=== Work to be completed ===
Please, could you print all the lines below exactly, leaving out the pictures?

=== Record set ===
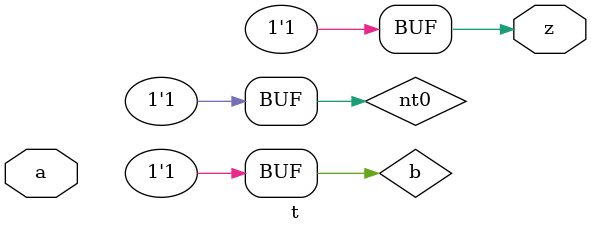
<source format=v>

module t (a,z);
   input a;
   output z;

   assign b = 1'b1;

   or   OR0 (nt0, a, b);

   assign z = nt0;
endmodule

</source>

=== Response to the task ===
<source format=v>

module t (a,z);
   input a;
   output z;

   assign b = 1'b1;

   or   OR0 (nt0, a, b);

   assign z = nt0;
endmodule

</source>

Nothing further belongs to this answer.